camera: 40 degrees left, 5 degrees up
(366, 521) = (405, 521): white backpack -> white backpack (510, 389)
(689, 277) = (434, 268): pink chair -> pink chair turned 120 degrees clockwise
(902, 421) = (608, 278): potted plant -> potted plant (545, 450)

★ ★ ★ ★ ★ ★ ★

▶ [THE TASK] Show each line of the material above where "degrees" occurs.

▶ [EXERCISE SOLUTION]
camera: 40 degrees left, 5 degrees up
(689, 277) = (434, 268): pink chair -> pink chair turned 120 degrees clockwise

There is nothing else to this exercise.